• _Page_:
═══

# Antrodiaetidae



## mitchnast (Apr 10, 2010)

After collecting a specimine of Antrodiaetus hageni a few days ago, I've been observing the burrowing behavior and formation of the entry, I have this to say.

Under normal curcumstances, there is no way to find these borrows with the naked eye.  they fold at the end, as in fold shut, like an eyelid.  when closed, there is nothing to see. the 2 sides come together, blending completely with the surroundings.    There seems to be no "turret" construction happening, so Im thinking perhaps the extention of the borrow above ground is perhaps due to erosion of substrate around the opening,  Or constructed in response to temporary detruis accumulating at the entrance.   
There seems to be little reference to the habits of this cryptic species online, so I'm just winging it.

The entry mainly stays shut, If opened, the spider eventually (although certainly not hastily as with other trapdoors) closes it.

═══

• _Entries supplied_:
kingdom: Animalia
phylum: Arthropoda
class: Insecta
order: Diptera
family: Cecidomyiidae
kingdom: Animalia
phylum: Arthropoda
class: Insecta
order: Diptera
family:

═══

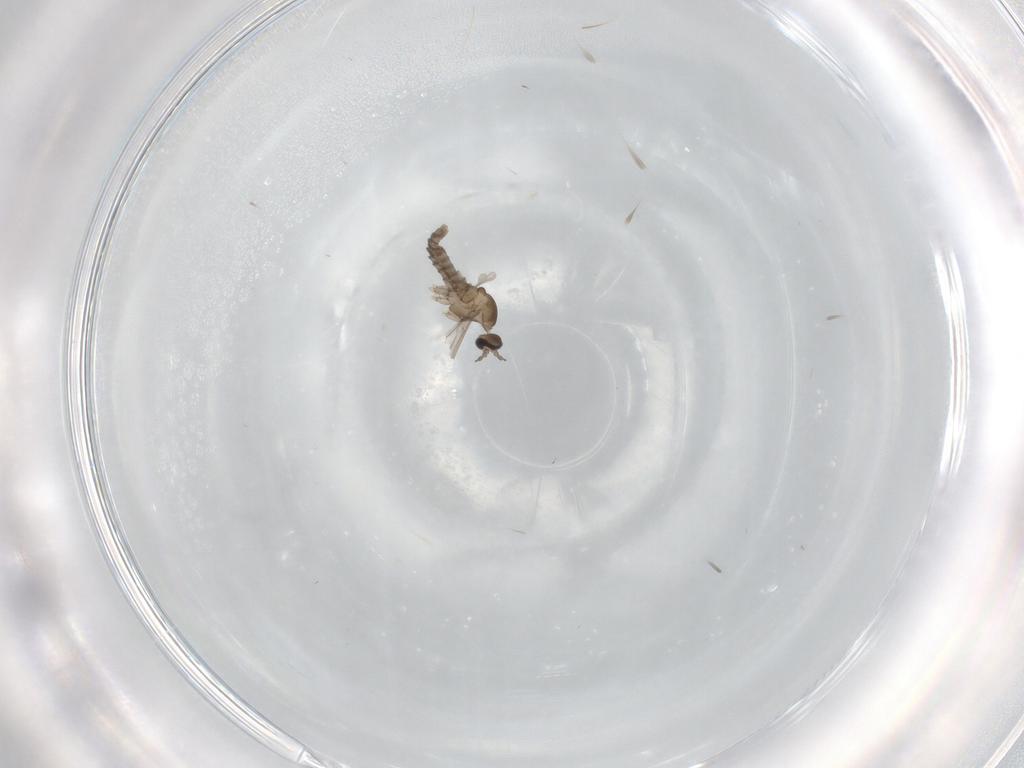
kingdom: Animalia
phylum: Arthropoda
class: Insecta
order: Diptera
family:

═══

• _Job 1_: In the Antrodiaetidae post, what does the burrow entrance do at its end when it closes?
• _Job 2_: Do these statements agree with the Antrodiaetidae post? (a) The poster saw the spider building a turret. (b) When the entry is opened, the spider closes it as hastily as other trapdoors do. (c) The poster found little information online about the habits of this species.

• _Task result 1_: It folds shut, like an eyelid.

• _Task result 2_:
(a) No: "There seems to be no "turret" construction happening"
(b) No: "although certainly not hastily as with other trapdoors"
(c) Yes: "There seems to be little reference to the habits of this cryptic species online"